Sometimes I almost think I’ve read everything about this mystery; I’m sure I missed some, but it’s got to be close to everything since I’ve been reading for months now and every time I go back and check on something, it turns out I’ve already read it.
I think before agreeing with any one theory, it is important to stand back and look at the overall picture.
I don’t have much to say about theories such as Yeti, teleportation, mushrooms, UFOs, or other strange and improbable ideas, but to propose that these nine people panicked, cut their way out of the tent, ran, stumbled, repeatedly crashed and fell, hitting the sides of their heads, hands, ribs, and ankles on rocks, and tumbled into a ravine by accident and then ALL DIED, like nine clumsy oafs, is just not credible. This is not giving these nine people the respect they earned. They were skilled, tough, experienced, trained, and resourceful. One had been through WW II. They were not panic-prone newbies. The picture of them running helter-skelter without their coats and shoes, perhaps trying to out-run an avalanche by running in front of it, falling in the dark, getting hit by rocks and tumbling into a ravine, truly is material for a Dumb & Dumber movie.
Let’s give these guys some credit.
Indications are that their decisions at the cedar tree and the so-called “den” were intelligent, skilled, and by the book. When you are in a dangerous situation as they were, your training really does kick in. I worked in a prison for 10 years and we were constantly being trained and updated, and it was kind of wonderful to discover that when you actually are in one of those situations you trained for, your brain and muscles automatically do what you were trained to do. You really don’t just panic and run and die. Training actually works.

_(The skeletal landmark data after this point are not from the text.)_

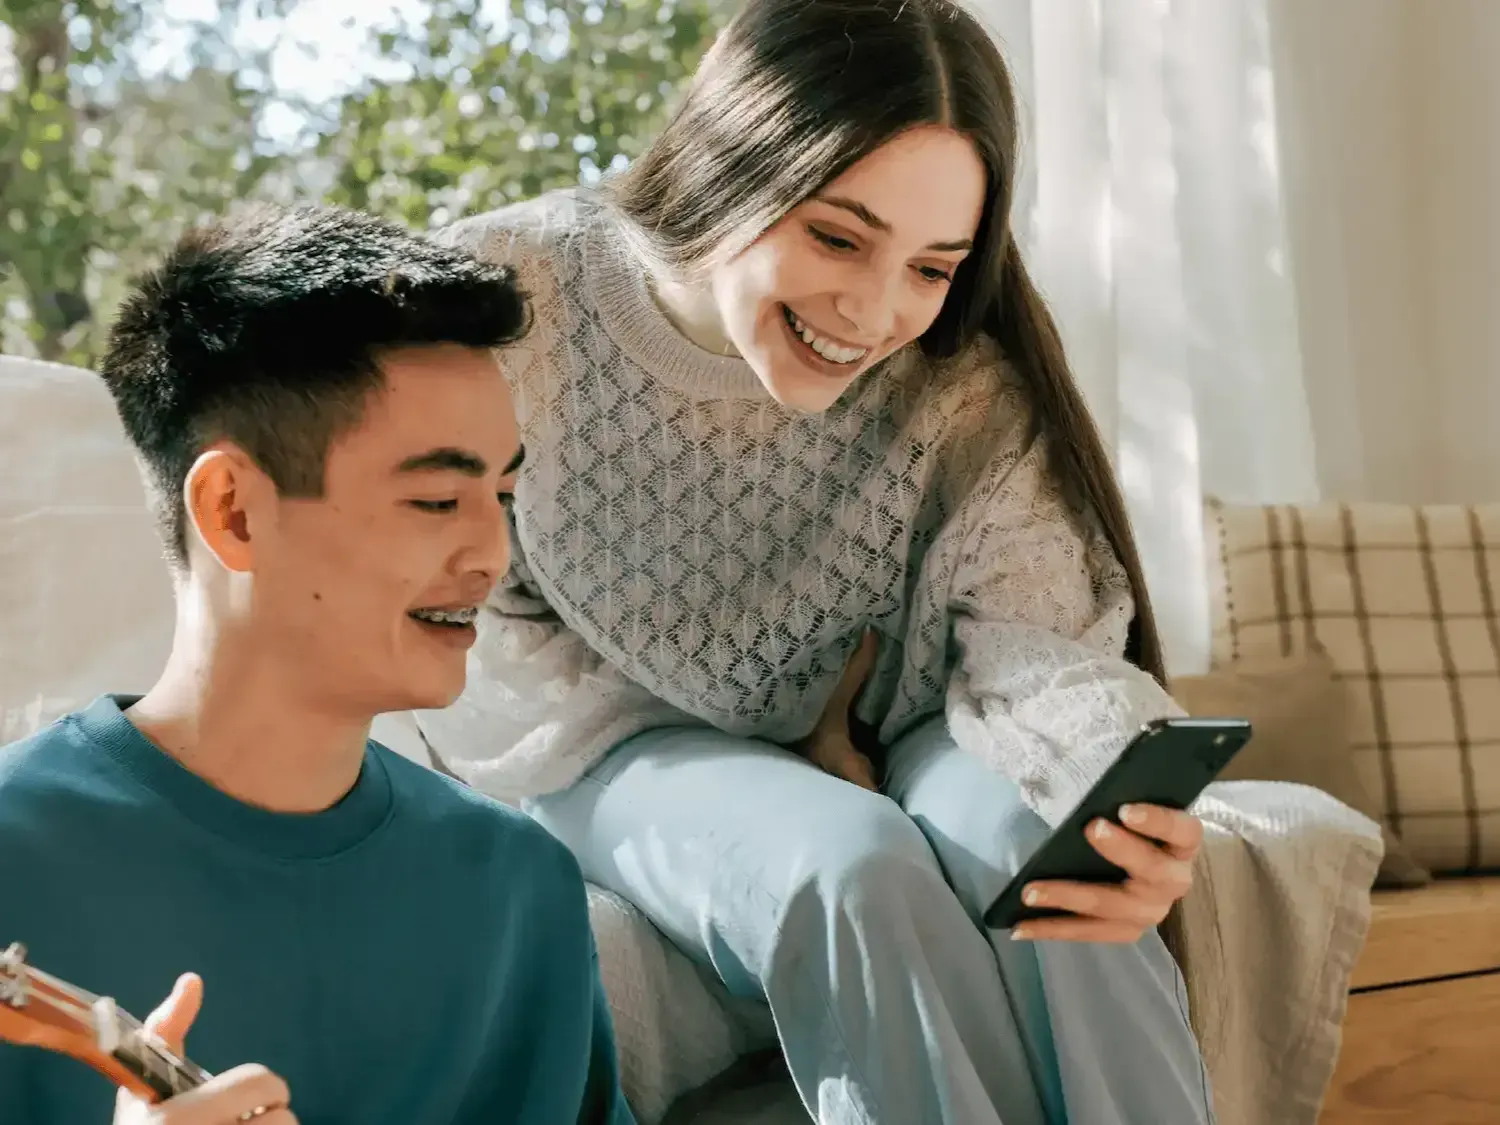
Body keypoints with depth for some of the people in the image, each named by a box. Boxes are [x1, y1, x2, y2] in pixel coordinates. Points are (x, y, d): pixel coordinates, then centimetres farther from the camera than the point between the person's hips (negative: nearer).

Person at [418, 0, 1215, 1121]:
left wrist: (1125, 806, -48)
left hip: (892, 745, 2)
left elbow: (1042, 644, -23)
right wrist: (778, 780, -16)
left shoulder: (966, 387, -17)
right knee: (858, 873, -32)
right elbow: (460, 614, -12)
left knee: (1035, 847, -31)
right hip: (633, 760, -1)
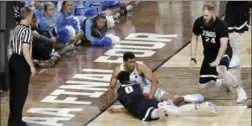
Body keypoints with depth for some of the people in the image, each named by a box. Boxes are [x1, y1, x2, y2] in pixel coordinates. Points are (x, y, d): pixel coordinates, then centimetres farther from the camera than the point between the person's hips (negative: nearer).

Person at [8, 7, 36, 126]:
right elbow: (25, 51, -22)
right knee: (21, 92, -1)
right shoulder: (27, 31, -17)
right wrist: (32, 66, -17)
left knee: (14, 91, 14)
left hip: (13, 59, 9)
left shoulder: (15, 29, 10)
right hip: (21, 62, -9)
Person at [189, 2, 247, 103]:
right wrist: (193, 58, -4)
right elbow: (194, 39, 2)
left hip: (223, 53, -5)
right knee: (203, 84, 1)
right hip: (209, 54, 5)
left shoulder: (221, 25, -26)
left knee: (221, 69, -39)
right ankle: (225, 82, 29)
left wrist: (217, 60, -47)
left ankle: (239, 90, -20)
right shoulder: (199, 22, -12)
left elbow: (224, 44, -35)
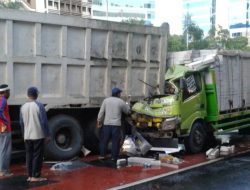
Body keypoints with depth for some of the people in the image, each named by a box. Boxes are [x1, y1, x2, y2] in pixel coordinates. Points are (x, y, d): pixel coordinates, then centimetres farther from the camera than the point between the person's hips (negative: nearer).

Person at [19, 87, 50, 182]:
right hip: (38, 135, -5)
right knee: (37, 156, 1)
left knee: (29, 155, 12)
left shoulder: (23, 107, 4)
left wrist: (24, 135, 18)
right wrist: (47, 135, -3)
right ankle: (35, 176, 1)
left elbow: (21, 122, 8)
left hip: (27, 136, 5)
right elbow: (44, 121, -11)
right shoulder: (39, 106, -12)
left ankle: (30, 176, 16)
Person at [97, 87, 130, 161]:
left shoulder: (106, 100, 5)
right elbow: (127, 111, 11)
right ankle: (114, 157, 4)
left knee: (104, 140, 10)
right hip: (116, 124, -2)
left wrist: (99, 121, 9)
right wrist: (127, 104, 29)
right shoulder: (121, 102, 0)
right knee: (115, 141, 4)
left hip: (106, 124, 2)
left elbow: (101, 112, 3)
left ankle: (102, 155, 11)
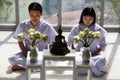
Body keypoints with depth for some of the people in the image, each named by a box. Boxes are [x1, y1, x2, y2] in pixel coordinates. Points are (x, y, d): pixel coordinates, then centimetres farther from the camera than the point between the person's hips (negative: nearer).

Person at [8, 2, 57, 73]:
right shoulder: (23, 25, -5)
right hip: (27, 53, 1)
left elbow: (52, 43, -3)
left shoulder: (47, 26, -10)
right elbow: (20, 41, 4)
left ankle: (21, 66, -20)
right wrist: (25, 53, -11)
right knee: (11, 59, -25)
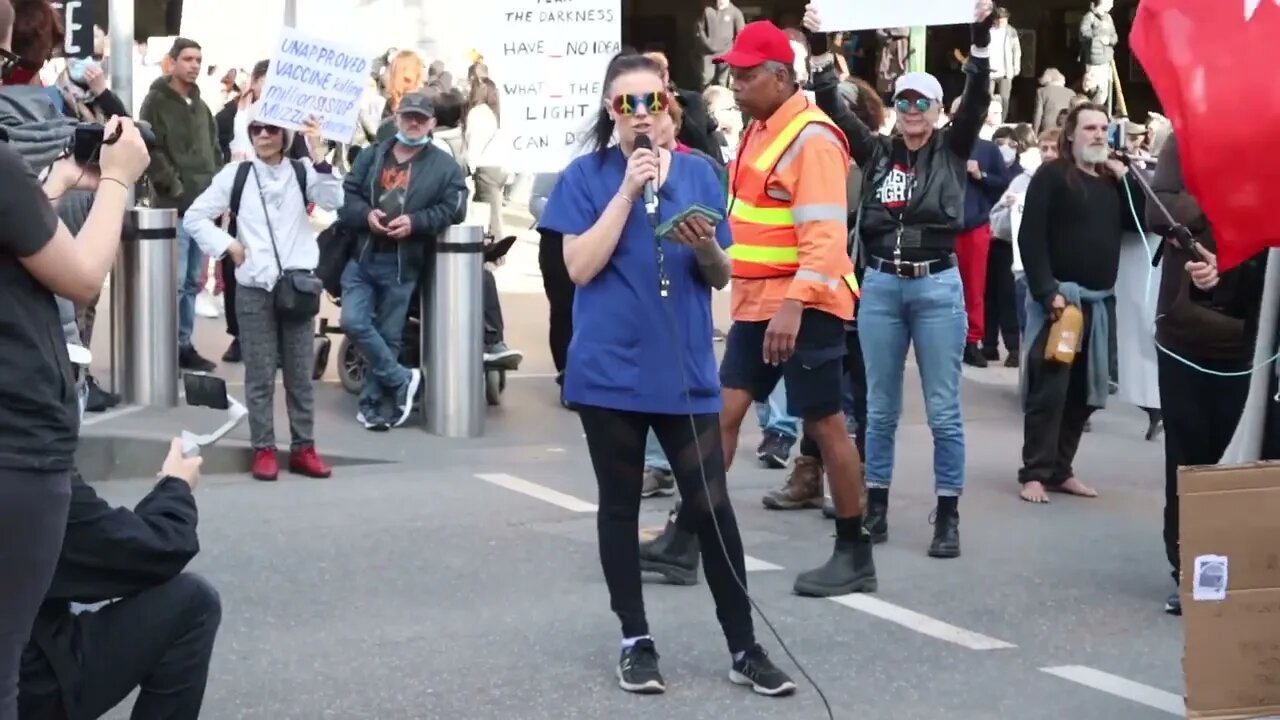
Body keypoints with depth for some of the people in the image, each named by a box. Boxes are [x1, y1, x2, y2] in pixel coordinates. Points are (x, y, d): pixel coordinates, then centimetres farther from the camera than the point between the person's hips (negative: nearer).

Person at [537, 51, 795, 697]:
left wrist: (706, 249, -15)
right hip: (610, 369, -1)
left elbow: (720, 278, 8)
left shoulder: (698, 173, 6)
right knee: (620, 504, 7)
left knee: (711, 505, -1)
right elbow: (581, 267, -11)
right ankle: (636, 641, 19)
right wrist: (629, 189, -15)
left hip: (685, 367, 1)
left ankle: (743, 648, 7)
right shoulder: (586, 176, -1)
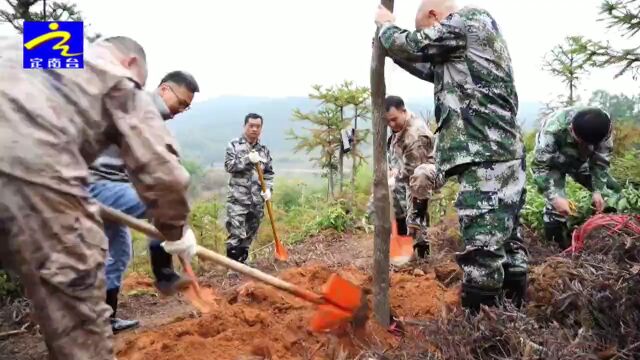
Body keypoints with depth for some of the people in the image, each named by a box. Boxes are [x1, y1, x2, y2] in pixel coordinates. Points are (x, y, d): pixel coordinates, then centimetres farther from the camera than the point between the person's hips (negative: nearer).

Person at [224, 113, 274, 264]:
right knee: (236, 234, -9)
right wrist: (248, 159, -18)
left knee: (250, 235, 12)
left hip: (257, 199, 5)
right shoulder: (234, 145, 0)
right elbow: (229, 166, -10)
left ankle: (242, 263, 26)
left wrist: (268, 189, -3)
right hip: (238, 198, -4)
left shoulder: (264, 150, 11)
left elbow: (269, 173, 13)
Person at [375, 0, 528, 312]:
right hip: (502, 154, 10)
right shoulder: (473, 35, 26)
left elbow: (410, 46, 1)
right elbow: (432, 69, 33)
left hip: (486, 158, -10)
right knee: (507, 242, 13)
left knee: (482, 250, -9)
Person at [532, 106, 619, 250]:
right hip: (553, 162, -5)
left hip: (580, 161, 5)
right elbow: (539, 166, -39)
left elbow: (601, 162, -16)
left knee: (612, 190, 4)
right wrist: (555, 197, -48)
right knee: (556, 205, -21)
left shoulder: (604, 126, -30)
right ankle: (557, 241, -5)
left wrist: (598, 191, -25)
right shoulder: (553, 130, -44)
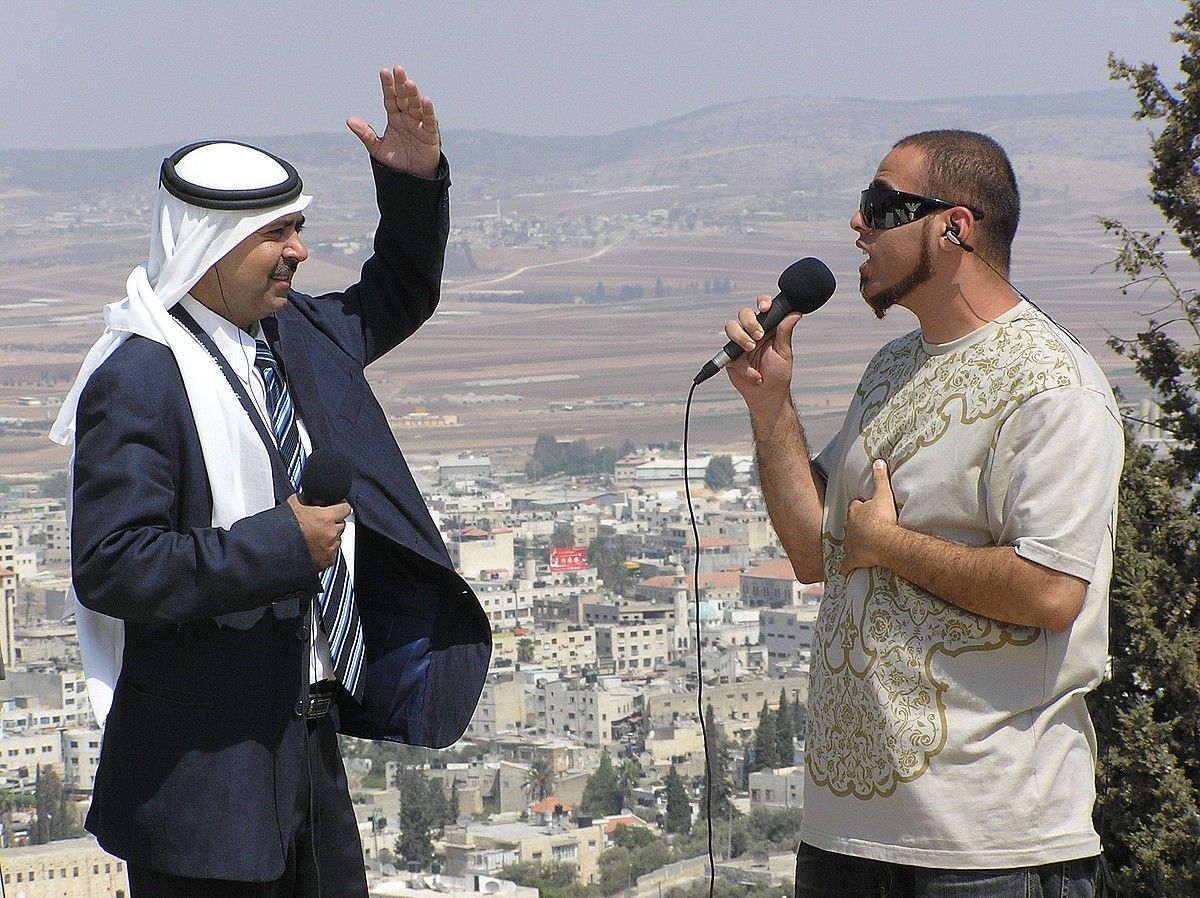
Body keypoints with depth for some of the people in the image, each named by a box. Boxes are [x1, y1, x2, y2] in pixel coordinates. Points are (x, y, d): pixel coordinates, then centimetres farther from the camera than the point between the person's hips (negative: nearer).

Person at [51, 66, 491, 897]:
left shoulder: (298, 334, 8)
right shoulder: (136, 382, -17)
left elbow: (398, 298, 29)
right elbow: (112, 568, -24)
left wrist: (417, 182, 11)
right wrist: (281, 544, -23)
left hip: (306, 735, 9)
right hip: (204, 760, -8)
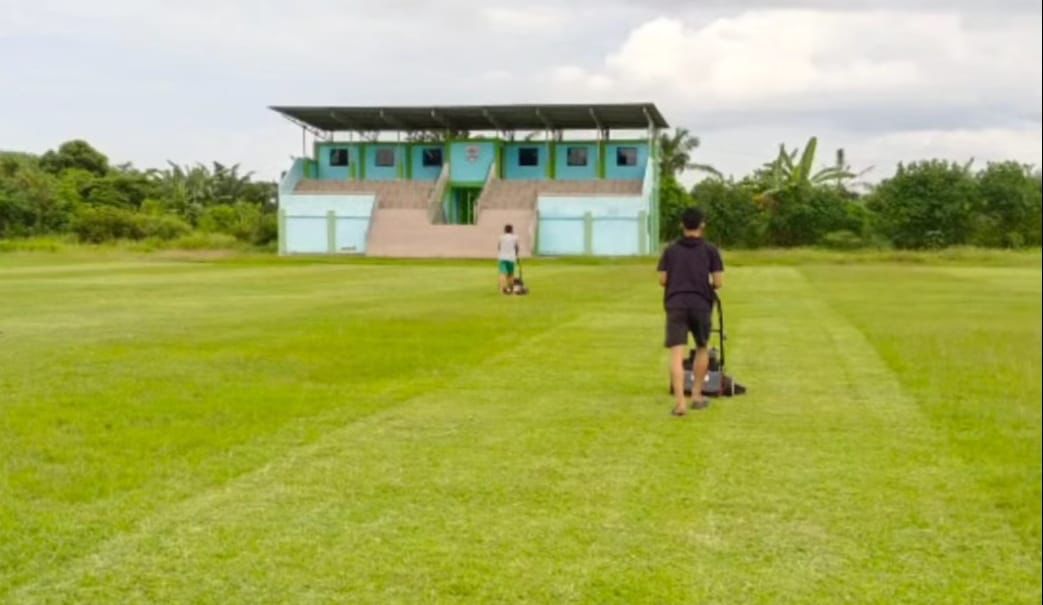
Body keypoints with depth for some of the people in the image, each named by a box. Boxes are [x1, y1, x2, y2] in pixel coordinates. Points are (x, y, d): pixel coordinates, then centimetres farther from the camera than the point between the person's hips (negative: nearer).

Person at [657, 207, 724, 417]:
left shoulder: (670, 250, 10)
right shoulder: (710, 250, 5)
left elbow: (662, 280, 5)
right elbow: (719, 282, -1)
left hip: (675, 304, 0)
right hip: (701, 304, 0)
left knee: (677, 354, -7)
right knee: (702, 348, 22)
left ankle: (680, 402, -19)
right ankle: (697, 395, 23)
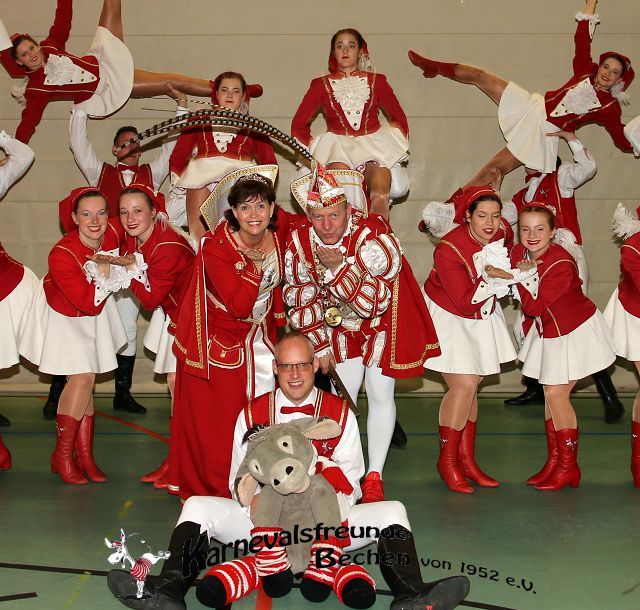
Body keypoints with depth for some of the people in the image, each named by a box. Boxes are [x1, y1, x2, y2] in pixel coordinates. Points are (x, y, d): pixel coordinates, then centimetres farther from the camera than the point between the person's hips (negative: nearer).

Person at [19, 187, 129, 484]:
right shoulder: (61, 255, -35)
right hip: (63, 314, -5)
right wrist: (105, 272, -41)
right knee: (82, 377, -14)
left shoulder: (113, 234, -22)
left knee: (85, 379, 8)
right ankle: (62, 455, 1)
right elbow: (89, 303, -32)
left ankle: (84, 455, 15)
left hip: (93, 312, 5)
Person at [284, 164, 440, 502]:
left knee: (379, 393, -3)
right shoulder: (300, 243, -18)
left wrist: (339, 267, -41)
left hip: (383, 321, -3)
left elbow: (374, 301, -33)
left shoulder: (374, 237, -32)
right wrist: (320, 347, -6)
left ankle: (374, 477, 7)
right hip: (340, 325, 3)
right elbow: (301, 300, -7)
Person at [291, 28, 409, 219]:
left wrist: (396, 145, 10)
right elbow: (299, 124, 17)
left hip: (373, 145, 1)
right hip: (337, 145, -1)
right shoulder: (321, 85, 12)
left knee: (380, 196, -30)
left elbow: (399, 119, 23)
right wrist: (311, 152, 6)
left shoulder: (377, 82, 15)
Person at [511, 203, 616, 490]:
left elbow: (534, 307, -30)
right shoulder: (517, 252, -8)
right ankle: (554, 461, 21)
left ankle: (568, 466, 6)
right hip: (548, 331, 7)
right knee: (550, 393, 10)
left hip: (575, 331, -7)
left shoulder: (561, 264, -29)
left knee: (556, 392, -7)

1) They would never cut their tent. Never. They knew perfectly well that this tent meant their very survival. They took good care of it and sewed the rips every night. This is training and experience.
2) They would never leave voluntarily without their shoes or coats. They knew perfectly well that this meant death.
3) There was no avalanche because training dictates to run perpendicular to an avalanche; you cannot outrun an avalanche by running in front of it. Again, this is training.
4) They did not get out of the tent to avoid a momentary problem, such as smoke from the stove, because if that were the case, they would step aside and wait for it to clear. Instead, they walked away for 45 minutes.
If the problem were a wolverine or a bear, they would not have walked away for 45 minutes. That makes no sense. Is that what you would do? They would have come up with a plan where the 9 of them could try to overcome it.
5) During this walk, they would be thinking and talking: A plan must be put together. They would have come up with some way to survive.
From all indications, their actions at the cedar and the “den” (if it exists) were intelligent, well-planned and executed, based on their mutual training and experience. They do not indicate panic.
6) Assumption: At some point, they decided that D and K would stay at the cedar and watch the tent for whatever danger was still there. These two cut a “window” — that is, all branches that were in the way of their viewing the tent. This is a logical decision. Isn’t this what you would do?
7) Assumption: While D and K cut branches and watched the tent, others in the party dug out a shelter in the snow and put cedar branches in it, to sit on.
8) Assumption: After D and K died, one or more of them cut their friends' clothes off and distributed them among the still-living, then respectfully moved and repositioned the bodies side by side.
All of these things show a smart and brave group, who used all their training and resources to survive a very real danger that was still at the tent.
I do not have a theory of my own, but I know which ones I lean towards.
I would very much like to hear more from people who understand the KGB, the NKVD, the Russian military, the gulags, the bomb tests, from that time period. It seems like the political situation in Russia in 1959 could be relevant.
At any rate, it would be great if we could just remember, going forward, to give these people some credit and respect their intelligence and skills, rather than run the old Bugs Bunny cartoon again.